As theLos Angeles Times reports:
Profit margins for the independent operators who serve the Long Beach and Los Angeles ports are thin — so some, like Miguel, cut corners whenever possible.
For example, because a gauge showed that the weight of his load exceeded regulations — and because he views his truck's brakes as untrustworthy — Miguel used the trailer's brakes to stop the entire rig. The CHP considers that maneuver particularly dangerous — and illegal.
Drivers often visit "llanteros" who use hot knives to carve new treads into bald tires when drivers can't afford new ones — a legal, though dicey practice that can put drivers and the rest of the public at risk.

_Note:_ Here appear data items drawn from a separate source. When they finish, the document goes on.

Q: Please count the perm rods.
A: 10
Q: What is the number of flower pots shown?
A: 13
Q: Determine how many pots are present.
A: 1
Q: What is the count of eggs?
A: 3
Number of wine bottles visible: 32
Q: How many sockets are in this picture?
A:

Whether contract drivers own their own trucks or lease from companies, they still face the same situation because of their misclassification. "They should have to classify us as what we really are, which is employees. We're not independent contractors," says Mejia. "That would make my life — not just my life but every port driver's life — better. If the companies declare us employees, that will be much easier for our life, because we will get paid by the hour, not the move, and we will have the basic rights. I think the most important thing at least for me is the opportunity or the right to form a union. Now, every time when a driver gets injured at work, we have to collect money from the rest of the drivers just to give that money to that driver, and that way he can pay the medical costs. The companies don't give us our rights."
Mejia hopes the Occupy protest will help drive some more attention to the situation he faces. "We've been fighting this for six years," he says.

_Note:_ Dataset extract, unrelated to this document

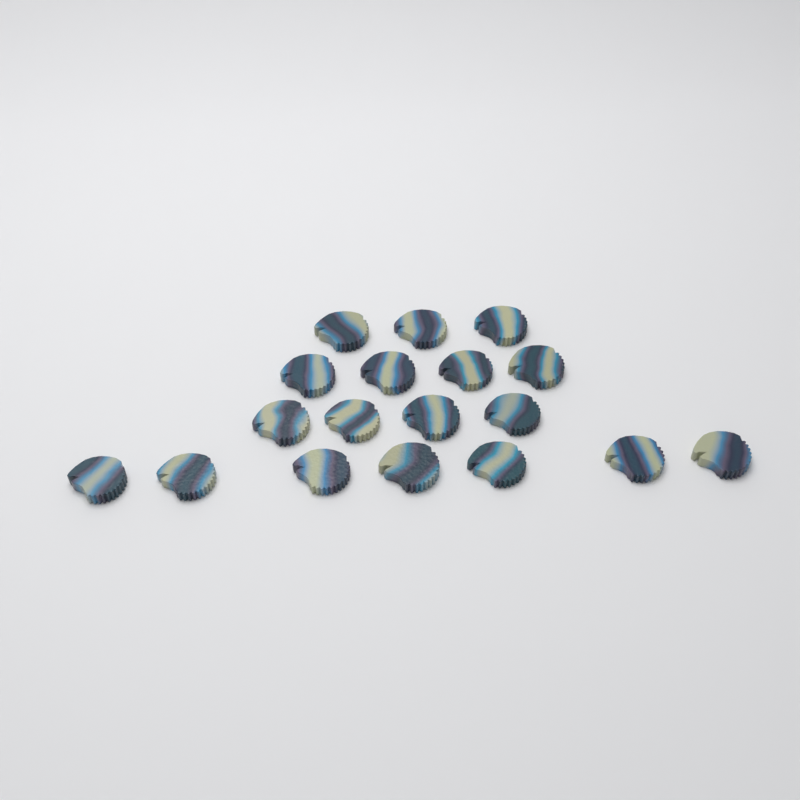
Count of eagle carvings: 18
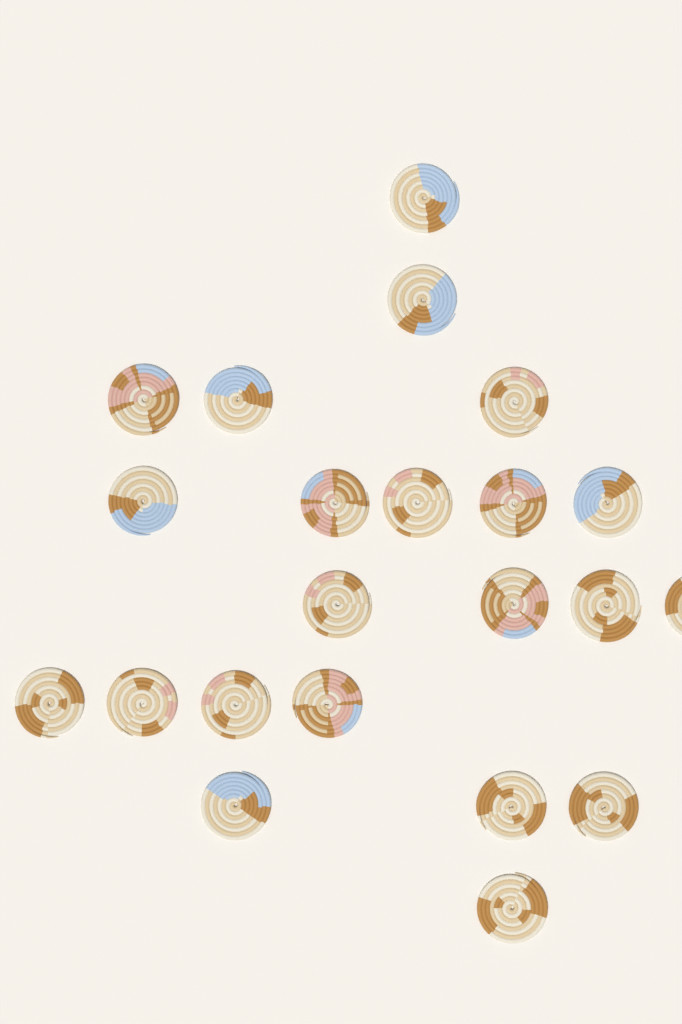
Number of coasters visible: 22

"If it's your job to safely command the wheel of 80,000 pounds of consumer goods from our shores to America's stores in one of the nation's most dangerous industries, shouldn't you earn a middle-class paycheck and have the freedom to form a union to negotiate improvements to protect public safety and the environment?" asks TJ Michels, a spokeswoman for Change to Win, the Teamsters' labor federation and a port area resident.
"These men and women are taking action in the workplace and calling on the government to end the Wall Street–style trickery that has tainted the waterfront for so long," said Michels. "And it's no wonder the Occupy movement is helping expose Goldman Sachs' SSA Marine terminals. The global shipping conglomerates and trucking companies are peddling poverty and pollution to squeeze a few more pennies per iPad in profit. The Teamsters are encouraging protestors who hear the drivers' call for justice on Dec. 12 to pledge their ongoing 99 percent solidarity with these workers. They are fighting louder and harder than ever before to win back their collective bargaining rights from the 1 percent they serve, and they need real and lasting support."
So far the Occupy movement has already helped to shift the national dialogue back to the most pressing economic issues that Americans are facing — like failing wages, unemployment, foreclosures, and now the rights of workers like Mejia who are trying to claw their way out of globalization's shadow economy and back into the middle class. It's not just the shipping companies and terminal operators that are solely to blame, but the larger system, too. As the authors write in The Big Rig, "Major cargo shipping companies like Walmart, Target, and Home Depot demand rock-bottom prices, while continually imposing greater service requirements on port trucking firms." Every sale sign we see during the holidays is another reminder that a worker here or abroad is likely paying the difference.
It's unclear how many hundreds or thousands will show up at ports along the West Coast on Monday, but Mejia is encouraged. "We are organizing ourselves. Hopefully, this 2012 will be better for every port driver. Hopefully we will work together in the future for better conditions for every worker in the U.S."